Avant cet investissement, Nanolive avait déjà levé presque 5 millions, mais elle ne donne pas d’informations sur sa valorisation. Avec les 8 millions supplémentaires qu’elle cherche (dont l’investissement de Swisscom fait partie), la société veut poursuivre son développement et celui de nouveaux produits basés sur la même technologie, de même qu’accélérer le marketing. «Nous avons eu des discussions prometteuses avec des investisseurs potentiels pendant la semaine», explique Lisa Pollaro. «La semaine a été très intense, nous avons rencontré beaucoup de gens, et potentiellement trouvé un distributeur sur place, de même que des partenaires intéressants pour notre activité», poursuit-elle. De concret: un microscope vendu. Mais pas celui du voyage, qui retournait lundi à l’Innovation Park de l’EPFL.

Lire aussi:Les microscopes novateurs de Nanolive prêts à être commercialisés (09.03.2015)

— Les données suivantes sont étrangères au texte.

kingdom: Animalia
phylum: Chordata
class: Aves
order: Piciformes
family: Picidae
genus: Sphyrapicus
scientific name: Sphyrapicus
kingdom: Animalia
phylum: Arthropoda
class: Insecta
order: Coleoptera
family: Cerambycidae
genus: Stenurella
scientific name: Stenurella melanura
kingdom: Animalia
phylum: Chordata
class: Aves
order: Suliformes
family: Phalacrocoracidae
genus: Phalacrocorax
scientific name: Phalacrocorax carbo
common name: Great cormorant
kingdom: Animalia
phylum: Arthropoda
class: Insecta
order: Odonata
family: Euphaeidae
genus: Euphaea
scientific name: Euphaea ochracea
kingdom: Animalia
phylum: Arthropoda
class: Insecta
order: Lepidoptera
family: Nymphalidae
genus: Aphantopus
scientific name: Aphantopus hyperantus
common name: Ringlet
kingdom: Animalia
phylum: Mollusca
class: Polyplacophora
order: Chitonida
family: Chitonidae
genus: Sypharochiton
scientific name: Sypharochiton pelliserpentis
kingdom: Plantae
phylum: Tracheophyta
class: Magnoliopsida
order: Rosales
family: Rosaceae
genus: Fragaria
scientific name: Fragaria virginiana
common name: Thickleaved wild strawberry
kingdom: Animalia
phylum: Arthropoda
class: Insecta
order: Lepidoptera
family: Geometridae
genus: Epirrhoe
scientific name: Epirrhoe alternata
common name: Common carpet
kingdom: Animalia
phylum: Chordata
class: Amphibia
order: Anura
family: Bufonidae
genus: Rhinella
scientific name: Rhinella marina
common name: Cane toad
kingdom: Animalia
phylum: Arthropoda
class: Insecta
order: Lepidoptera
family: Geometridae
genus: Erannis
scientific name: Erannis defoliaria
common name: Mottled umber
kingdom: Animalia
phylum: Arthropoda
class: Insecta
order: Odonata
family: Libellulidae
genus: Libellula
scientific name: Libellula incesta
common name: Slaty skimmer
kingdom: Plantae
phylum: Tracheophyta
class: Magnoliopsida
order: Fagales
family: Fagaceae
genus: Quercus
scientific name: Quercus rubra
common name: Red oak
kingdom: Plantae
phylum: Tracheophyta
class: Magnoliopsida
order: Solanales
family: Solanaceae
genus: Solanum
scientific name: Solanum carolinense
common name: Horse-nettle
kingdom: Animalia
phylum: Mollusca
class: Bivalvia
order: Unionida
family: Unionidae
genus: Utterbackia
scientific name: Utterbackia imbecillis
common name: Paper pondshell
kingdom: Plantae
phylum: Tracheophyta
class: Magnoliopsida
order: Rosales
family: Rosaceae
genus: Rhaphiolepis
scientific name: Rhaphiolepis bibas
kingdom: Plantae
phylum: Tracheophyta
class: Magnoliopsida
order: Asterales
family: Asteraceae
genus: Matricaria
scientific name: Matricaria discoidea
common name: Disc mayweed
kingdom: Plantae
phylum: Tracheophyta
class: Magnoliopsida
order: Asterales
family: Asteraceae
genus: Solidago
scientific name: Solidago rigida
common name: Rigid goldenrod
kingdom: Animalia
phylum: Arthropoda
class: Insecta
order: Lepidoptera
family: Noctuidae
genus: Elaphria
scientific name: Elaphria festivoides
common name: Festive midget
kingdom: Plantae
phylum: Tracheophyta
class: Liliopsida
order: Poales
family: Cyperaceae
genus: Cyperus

Quatre autres start-up à la pointe de l’innovation

Fashwell, la mode à portée de clic

Vous rêvez des mêmes baskets que la personne assise en face de vous dans le train, mais vous n’avez aucune idée d’où les trouver, ni le courage de lui poser la question? L’application de Fashwell permet de prendre une photo, et via Instagram, son algorithme vous met en relation avec des magasins en ligne pour les acheter. Développée à l’EPFZ, la technologie est basée sur l’apprentissage automatique (machine learning). La start-up, que les fondateurs avancent comme le «Shazam de la mode», a été fondée en 2014 et compte 11 employés. Le but pour Matthias Dantone, l’un des trois fondateurs présents à San Francisco la semaine dernière, était surtout de trouver des marques pour s’associer avec l’application.

http://tech.fashwell.com/

Advanon, investir dans les factures des PME

Il y a d’un côté des investisseurs en mal de rendement. Et de l’autre, des PME qui se trouvent parfois à quelques centimètres du gouffre parce que leurs clients prennent du temps à régler leur facture. Entre eux, il y a Advanon, une start-up fondée à Zurich, qui propose une plateforme pour réunir les deux. Les investisseurs peuvent ainsi «acheter» une facture, le temps que le client paie, en échange d’un taux d’intérêt, qui varie en fonction du profil de risque de l’entreprise. Pour Phil Lojacono et Stijn Pieper, deux des trois fondateurs de la start-up (un Suisse, un Hollandais et un Suédois, rencontrés lors d’un stage chez Google en Irlande) présents dans la Silicon Valley, le but était de trouver des partenaires et des investisseurs. La plateforme réglementée par la Finma compte déjà 350 investisseurs et 230 PME. Les fondateurs travaillent en ce moment à son expansion en Allemagne.

https://www.advanon.com/

Qumram, enregistrer toutes les interactions en ligne avec les clients

Pour Patrick Barnert, directeur de Qumram, l’objectif de la semaine était clair: trouver des clients, des clients, encore des clients. La société, également basée à Zurich, fournit un logiciel qui permet d’enregistrer et d’analyser toutes les interactions en ligne. Le système peut, par exemple, détecter des fraudes possibles ou archiver toutes les relations avec les clients afin de s’assurer de leur conformité légale. Un outil que le responsable cherche donc à vendre à des responsables de la compliance des institutions financières, dont UBS ou Credit Suisse, notamment, font déjà partie. Pour Patrick Barnet, probablement le plus rompu des participants à l’exercice du pitch et des négociations, la semaine s’est conclue par des «résultats concrets» avec certains clients. Mais pour pouvoir en dire plus, il faudra encore plusieurs mois, le temps qu’un accord soit signé et la solution mise en place.

https://www.qumram.com/

Xsensio, un laboratoire sur la peau

C’était l’autre spin-off de l’EPFL. A un stade plus précoce de son développement. Xsensio a mis au point une technologie permettant l’analyse des données biochimiques à la surface de la peau. Elle permet ainsi plusieurs types d’applications pour mesurer la santé des personnes qui portent le capteur. Pour Esmeralda Megally, qui a obtenu une Innogrant de l’EPFL afin de développer le concept de Xsensio, les possibilités sont nombreuses, d’où des rencontres aussi bien avec des grands acteurs technologiques de la Silicon Valley, susceptibles d’intégrer les capteurs dans des objets connectés portés par les utilisateurs, ou des groupes pharma.